Summer savory is an annual and a member of the mint family , Lamiaceae, that also includes rosemary and thyme, and beebalm. It is native to southern Europe and the Mediterranean region but was brought to the new World by the early colonists as a medicinal herb and has naturalized there.   Plants are 1 to 1 ½ feet tall and have finely hairy stems and soft hairless linear leaves about an inch long. The leaves are gray green at first but develop purple hues by late summer or early fall. They grow in pairs from the stem without petioles. The flowers are white or pale pink and two-lipped. They are ¼ inch long and are produced in clusters of three to six in upper leaf axils from mid summer to frost. The plant is bushy, highly aromatic with a sweet scent, and has  a well-branched root system. Sumer savory does well in average, well-drained soil and full sun.  The genus nam,e Satureja, is the Latin name for the plant and, according to the ancient Roman writer Pliny, is a derivative of the word for satyr because the herb belonged to the mythical creatures.  The specific epithet, hortensis, comes from the Latin word hortus meaning garden, and refers to the cultivation of the plant in a garden.
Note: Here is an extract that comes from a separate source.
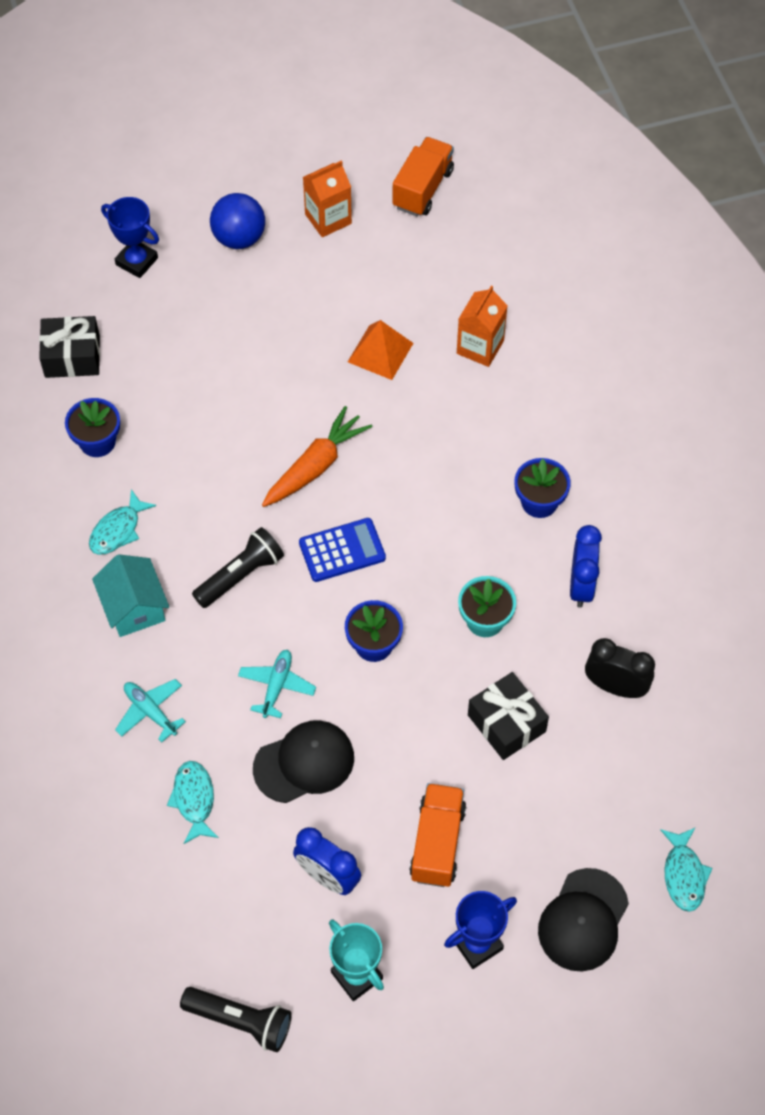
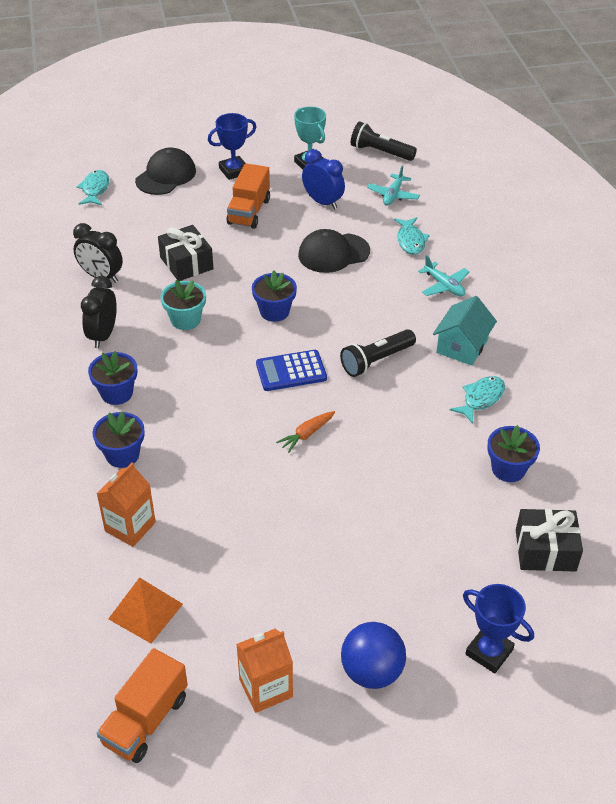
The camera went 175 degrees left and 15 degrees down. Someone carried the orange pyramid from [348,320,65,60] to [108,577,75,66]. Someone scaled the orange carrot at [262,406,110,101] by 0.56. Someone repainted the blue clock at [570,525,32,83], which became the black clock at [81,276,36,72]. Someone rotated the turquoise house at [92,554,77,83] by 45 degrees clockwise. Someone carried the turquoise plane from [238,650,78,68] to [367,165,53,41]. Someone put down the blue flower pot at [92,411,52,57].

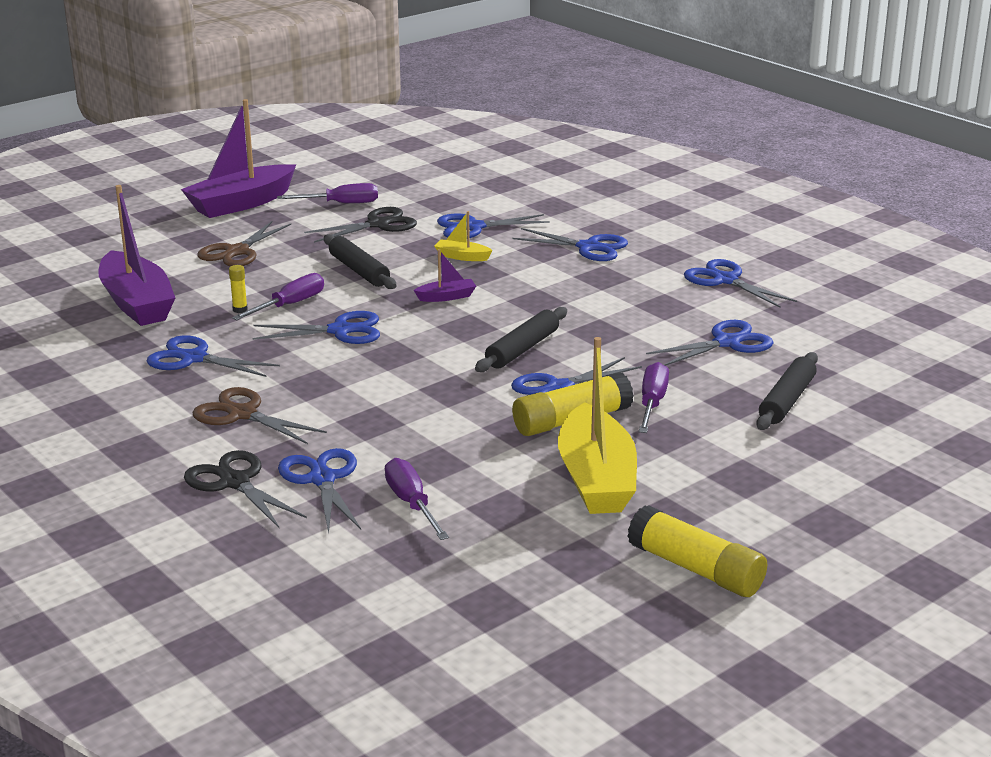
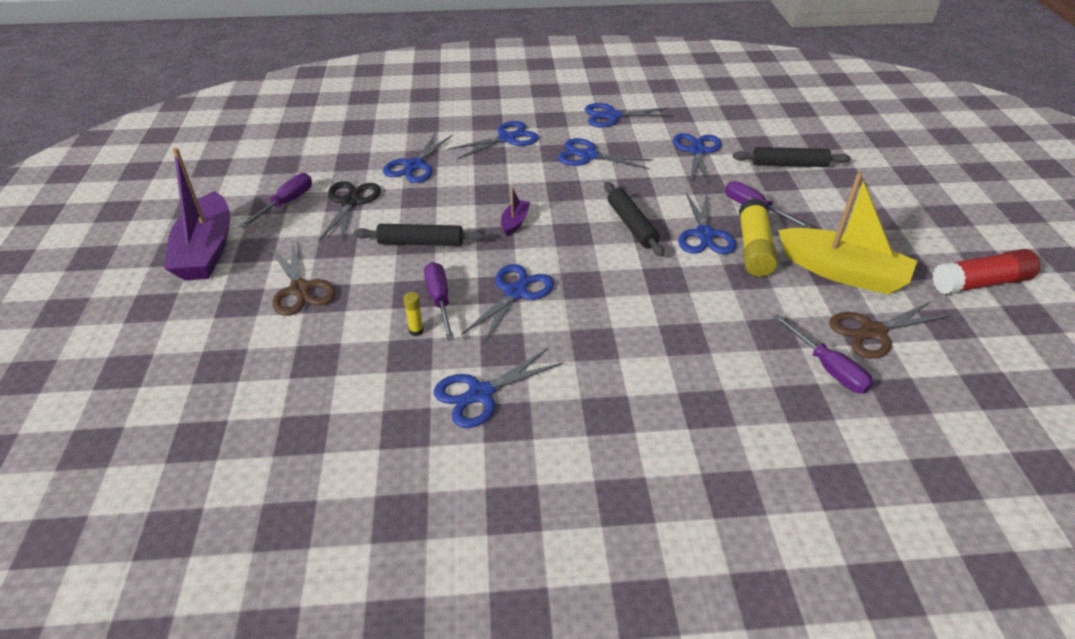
The camera went 55 degrees left and 15 degrees up. Someone took away the purple boat at [98,185,77,141]. Someone took away the yellow boat at [434,211,59,50]. Someone rotated the black rolling pin at [756,352,62,78] by 60 degrees counterclockwise. Someone carried the brown scissors from [192,387,135,57] to [829,301,120,58]. Someone carried the blue scissors from [278,448,83,85] to [558,138,96,31]. Someone took away the black scissors at [184,450,123,78]. Someone rotated the purple screwdriver at [385,458,64,82] by 135 degrees counterclockwise. Someone repainted the yellow glue stick at [627,505,140,92], which became the red glue stick at [932,249,108,45].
Summer savory has been used since ancient Roman times when it was used extensively in cooking. The Roman poet Virgil recommended that it be grown next to beehives because of the very fine honey made from its nectar. It may have been introduced into England in the time of Caesar and the Saxons called it savory because of its lively flavor. The Italians may have been the first to cultivate the herb and it is still an important ingredient in Italian cuisine. The 17th century herbalist Nicholas Culpepper wrote about the medicinal uses of the plant to treat a variety of ills from asthma to reproduction issues. The earliest colonists introduced savory to the New World in the early 1600s to treat indigestion and in John Josselyn’s book, New England Rarities, written in 1672, the presence of the herb in New England is mentioned.   Many early New England cookbooks discuss its culinary uses. With a peppery thyme flavor, summer savory is tasty in teas, butter, and soups, as well as with eggs and many vegetables.